=== Begin Enclosure ===

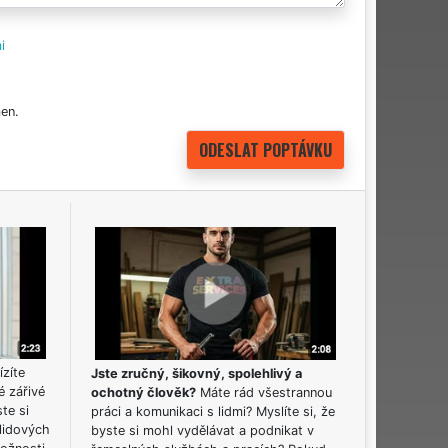
i
en.
ízíte
Jste zručný, šikovný, spolehlivý a
é zářivé
ochotný člověk?
Máte rád všestrannou
ste si
práci a komunikaci s lidmi? Myslíte si, že
lidových
byste si mohl vydělávat a podnikat v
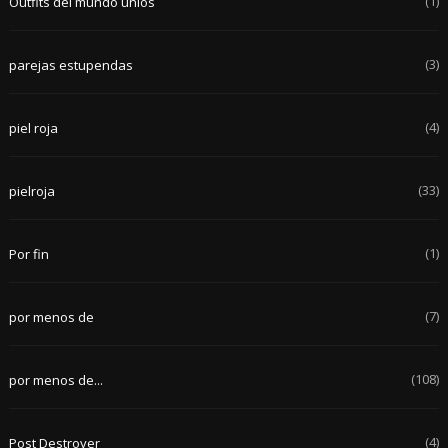
(1)
Outfits del mundo uníos
(3)
parejas estupendas
(4)
piel roja
(33)
pielroja
(1)
Por fin
(7)
por menos de
(108)
por menos de...
(4)
Post Destroyer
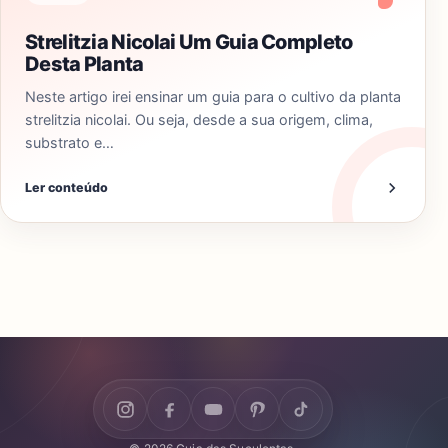
Strelitzia Nicolai Um Guia Completo
Desta Planta
Neste artigo irei ensinar um guia para o cultivo da planta
strelitzia nicolai. Ou seja, desde a sua origem, clima,
substrato e…
Ler conteúdo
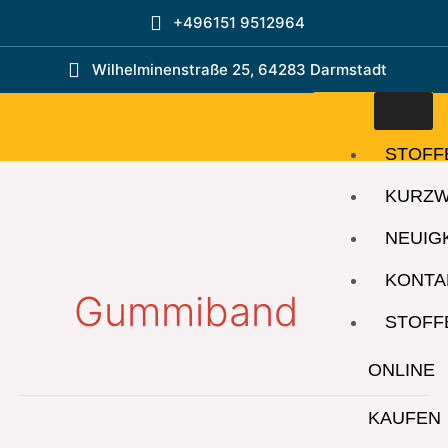
Zum
+496151 9512964
Inhalt
springen
Wilhelminenstraße 25, 64283 Darmstadt
STOFF
KURZ
NEUIG
KONTA
Gummiband
STOFF
ONLINE
KAUFEN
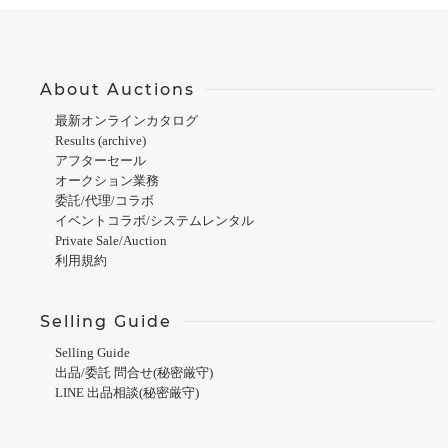
About Auctions
最新オンラインカタログ
Results (archive)
アフターセール
オークション業務
委託/代理/コラボ
イベントコラボ/システムレンタル
Private Sale/Auction
利用規約
Selling Guide
Selling Guide
出品/委託 問合せ(秘密厳守)
LINE 出品相談(秘密厳守)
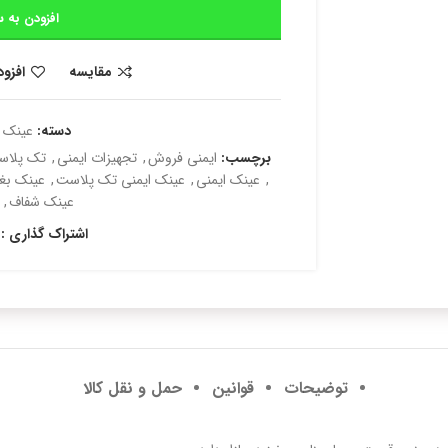
افزودن به س
مقایسه
افزو
دسته:
عینک 
برچسب:
ایمنی فروش
,
تجهیزات ایمنی
,
تک پلا
,
عینک ایمنی
,
عینک ایمنی تک پلاست
,
عینک بغل
عینک شفاف
,
اشتراک گذاری :
توضیحات
قوانین
حمل و نقل کالا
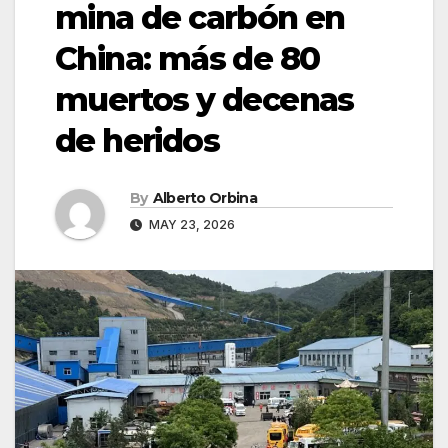
mina de carbón en
China: más de 80
muertos y decenas
de heridos
By
Alberto Orbina
MAY 23, 2026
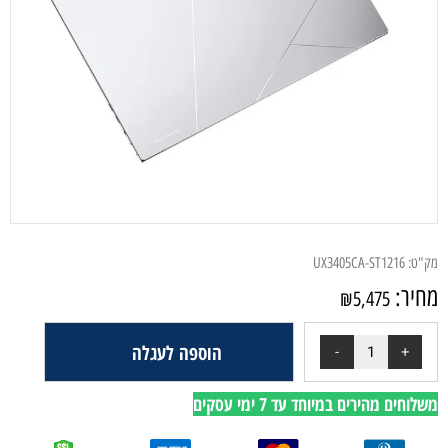
מק"ט:
UX3405CA-ST1216
מחיר:
₪
5,475
הוספה לעגלה
משלוחים מהירים במיוחד עד 7 ימי עסקים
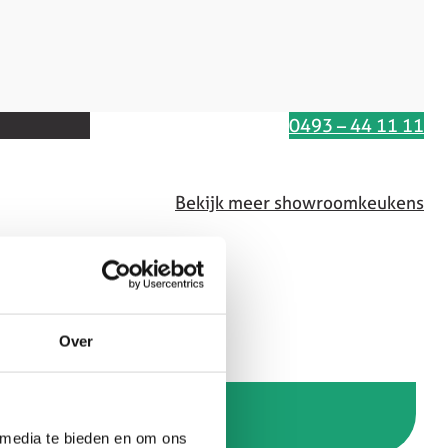
Interesse in deze keuken
0493 – 44 11 11
Bekijk meer showroomkeukens
Over
 media te bieden en om ons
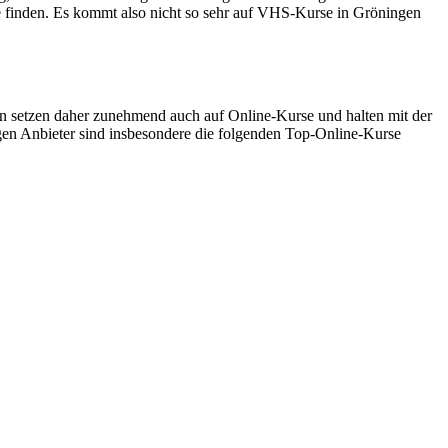
e finden. Es kommt also nicht so sehr auf VHS-Kurse in Gröningen
 setzen daher zunehmend auch auf Online-Kurse und halten mit der
gen Anbieter sind insbesondere die folgenden Top-Online-Kurse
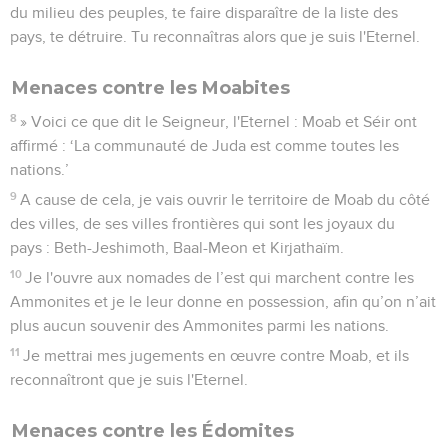
du milieu des peuples, te faire disparaître de la liste des
pays, te détruire. Tu reconnaîtras alors que je suis l'Eternel.
Menaces contre les Moabites
8
» Voici ce que dit le Seigneur, l'Eternel : Moab et Séir ont
affirmé : ‘La communauté de Juda est comme toutes les
nations.’
9
A cause de cela, je vais ouvrir le territoire de Moab du côté
des villes, de ses villes frontières qui sont les joyaux du
pays : Beth-Jeshimoth, Baal-Meon et Kirjathaïm.
10
Je l'ouvre aux nomades de l’est qui marchent contre les
Ammonites et je le leur donne en possession, afin qu’on n’ait
plus aucun souvenir des Ammonites parmi les nations.
11
Je mettrai mes jugements en œuvre contre Moab, et ils
reconnaîtront que je suis l'Eternel.
Menaces contre les Édomites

=== End Enclosure ===

• _Instructions for the task_: Reproduce every line of text in the data above without changing anything, and leave out the pictures.

• _Response_:
i
en.
ízíte
Jste zručný, šikovný, spolehlivý a
é zářivé
ochotný člověk?
Máte rád všestrannou
ste si
práci a komunikaci s lidmi? Myslíte si, že
lidových
byste si mohl vydělávat a podnikat v
(1)
Outfits del mundo uníos
(3)
parejas estupendas
(4)
piel roja
(33)
pielroja
(1)
Por fin
(7)
por menos de
(108)
por menos de...
(4)
Post Destroyer
Strelitzia Nicolai Um Guia Completo
Desta Planta
Neste artigo irei ensinar um guia para o cultivo da planta
strelitzia nicolai. Ou seja, desde a sua origem, clima,
substrato e…
Ler conteúdo
Zum
+496151 9512964
Inhalt
springen
Wilhelminenstraße 25, 64283 Darmstadt
STOFF
KURZ
NEUIG
KONTA
Gummiband
STOFF
ONLINE
KAUFEN
About Auctions
最新オンラインカタログ
Results (archive)
アフターセール
オークション業務
委託/代理/コラボ
イベントコラボ/システムレンタル
Private Sale/Auction
利用規約
Selling Guide
Selling Guide
出品/委託 問合せ(秘密厳守)
LINE 出品相談(秘密厳守)
افزودن به س
مقایسه
افزو
دسته:
عینک 
برچسب:
ایمنی فروش
,
تجهیزات ایمنی
,
تک پلا
,
عینک ایمنی
,
عینک ایمنی تک پلاست
,
عینک بغل
عینک شفاف
,
اشتراک گذاری :
توضیحات
قوانین
حمل و نقل کالا
mina de carbón en
China: más de 80
muertos y decenas
de heridos
By
Alberto Orbina
MAY 23, 2026
מק"ט:
UX3405CA-ST1216
מחיר:
₪
5,475
הוספה לעגלה
משלוחים מהירים במיוחד עד 7 ימי עסקים
Interesse in deze keuken
0493 – 44 11 11
Bekijk meer showroomkeukens
Over
 media te bieden en om ons
e finden. Es kommt also nicht so sehr auf VHS-Kurse in Gröningen
 setzen daher zunehmend auch auf Online-Kurse und halten mit der
gen Anbieter sind insbesondere die folgenden Top-Online-Kurse
du milieu des peuples, te faire disparaître de la liste des
pays, te détruire. Tu reconnaîtras alors que je suis l'Eternel.
Menaces contre les Moabites
8
» Voici ce que dit le Seigneur, l'Eternel : Moab et Séir ont
affirmé : ‘La communauté de Juda est comme toutes les
nations.’
9
A cause de cela, je vais ouvrir le territoire de Moab du côté
des villes, de ses villes frontières qui sont les joyaux du
pays : Beth-Jeshimoth, Baal-Meon et Kirjathaïm.
10
Je l'ouvre aux nomades de l’est qui marchent contre les
Ammonites et je le leur donne en possession, afin qu’on n’ait
plus aucun souvenir des Ammonites parmi les nations.
11
Je mettrai mes jugements en œuvre contre Moab, et ils
reconnaîtront que je suis l'Eternel.
Menaces contre les Édomites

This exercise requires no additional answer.